Pada tahap ini, penyusun dapat melaksanakan asuhan keperawatan pada klien
sesuai dengan perencanaan yang telah dibuat. Dalam hal ini penyusun sebagai
anggota tim keperawatan mengimplementasikan intervensi keperawatan dengan
berlandaskan teori, baik secara mandiri maupun kolaboratif sesuai dengan
penyakit yang diderita pasien dan kondisi pasien saat itu.
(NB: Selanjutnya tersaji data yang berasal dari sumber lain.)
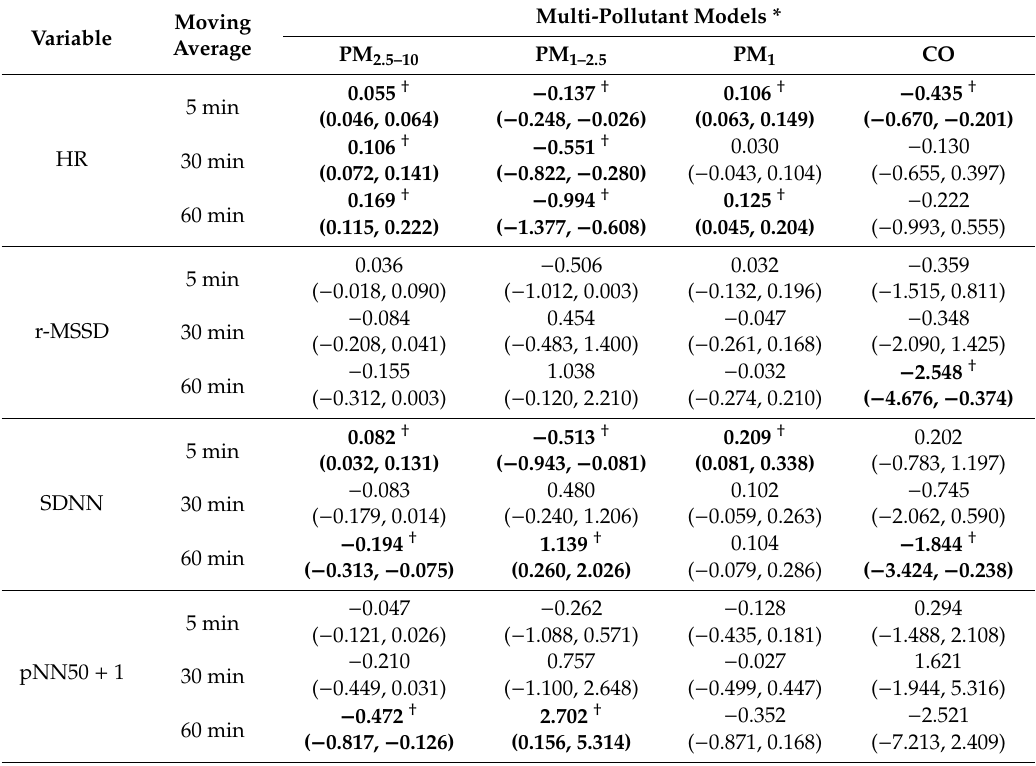
Table 3. Short-term exposure impacts on time domain HRV indices in multi-pollutant models.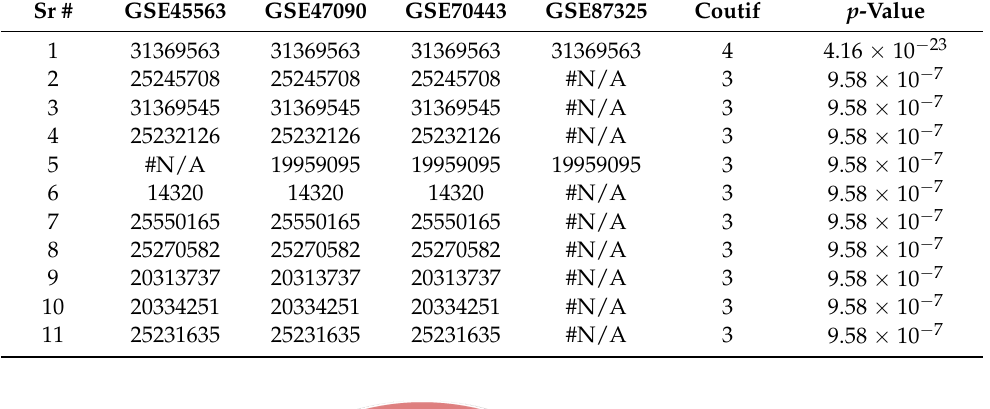
Table 1. The SDGs were screened based on 1-sample proportions test with Bonferroni corrected p < 0.05, discarding other genes that did not become significant with similar criteria. The differential expression data included 4859, 12,723, 172 and 2091 genes from GSE45563, GSE47090, GSE70443 and GSE87325 microarray experiments, respectively.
Di dalam tahap implementasi
ini rencana tindakan yang sudah dibuat berdasarkan tinjauan teoritis sudah
dilakukan dengan baik.
Dalam
tahap pelaksanaan secara garis besar tindakan yang dilakukan dapat berjalan
dengan baik sesuai dengan rencana, karena adanya kerjasama yang baik antara
perawat, tenaga kesehatan lainnya dan keluarga namun penyusun masih sedikit
mengalami hambatan dalam melakukan tindakan keperawatan dikarenakan pada saat
melakukan perawatan luka dan ingin mengganti perban elastis yang kelihatan
kotor, ada beberapa alat-alat yang tidak tersedia sehingga mengharuskan untuk
membelinya demi kelengkapa alat yang kurang.
Dalam
melaksanakan tindakan keperawatan, penyusun bekerja sama dengan perawat ruangan
karena penulsi tidak bisa berada di ruangan selama 24 jam untuk memantau
perkembangan dan melakukan perawatan kepada klien.
- E. Evaluasi Keperawatan
Evaluasi
adalah tindakan aktual untuk melengkapi proses keperawatan yang menandakan
sejauh mana diagnosa keperawatan, rencana tindakan dan pelaksanaannya sudah
berhasil dicapai karena melalui evaluasi memungkinkan perawatan untuk memonitor
perkembangan klien.
Pada
tahap ini penyusun melakukan penilaian terhadap asuhan keperawatan selama 3
hari, mulai dari tanggal 28 Juni 2010 sampai 20 Juni 2010, dengan menggunakan
dua macam evaluasi yaitu formatif dan evaluasi sumatif, dari ketujuh diagnosa
yang penyusun temukan pada Tn. S, dua diagnosa dapat teratasi, tiga teratasi
sebagian dan dua diagnosa tidak menjadi resiko.
Adapun
diagnosa yang teratasi yaitu yang kurangnya pengetahuan berhubungan dengan
kurang terpaparnya informasi, faktor yang mendukung sehingga diagnosa tersebut
teratasi karena adanya kerjasama yang baik dari klien dan keluarga sehingga apa
yang penyusun informasikan atau sampaikan kepada klien dan keluarga lansung
dilaksanakan.
Kemudian
diagnosa yang teratasi sebagian adalah Gangguan istirahat tidur berhubungan
dengan nyeri, Gangguan pemenuhan kebutuhan ADL berhubungan dengan nyeri
sekunder akibat pergerakan fragmen tulang, dan Gangguan pemenuhan personal
hygine : mandi berhubungan dengan keterbatasan pergerakan sekunder, adapun
faktor yang penghambat sehingga diagnosa tersebut hanya teratasi sebagian
dikarenakan nyeri yang dirasakan klien sering dirasakan klien apa lagi pada
saat bergerak, sedangkan untuk diagnosa selanjutnya hanya teratasi sebagian
karena pergerakan kaki kanannya terbatas dan didukung juga klien memakai
fiksasi yaitu gips.
Kemudian
yang terakhir untuk diagnosa yang tidak menjadi resiko yaitu Resiko tinggi
kerusakan integritas kulit berhubungan dengan pemasangan fiksasi eksternal dan
resiko tinggi penyebaran infeksi berhubungan dengan trauma pada jaringan kulit,
faktor yang mendukung sehingga diagnosa tersebut tidak menjadi resiko adalah
pada saat implementasi dilakukan tindakan sesuai rencana seperti perawatan luka
dan tidak ada terjadi penekanan pada kulit klien.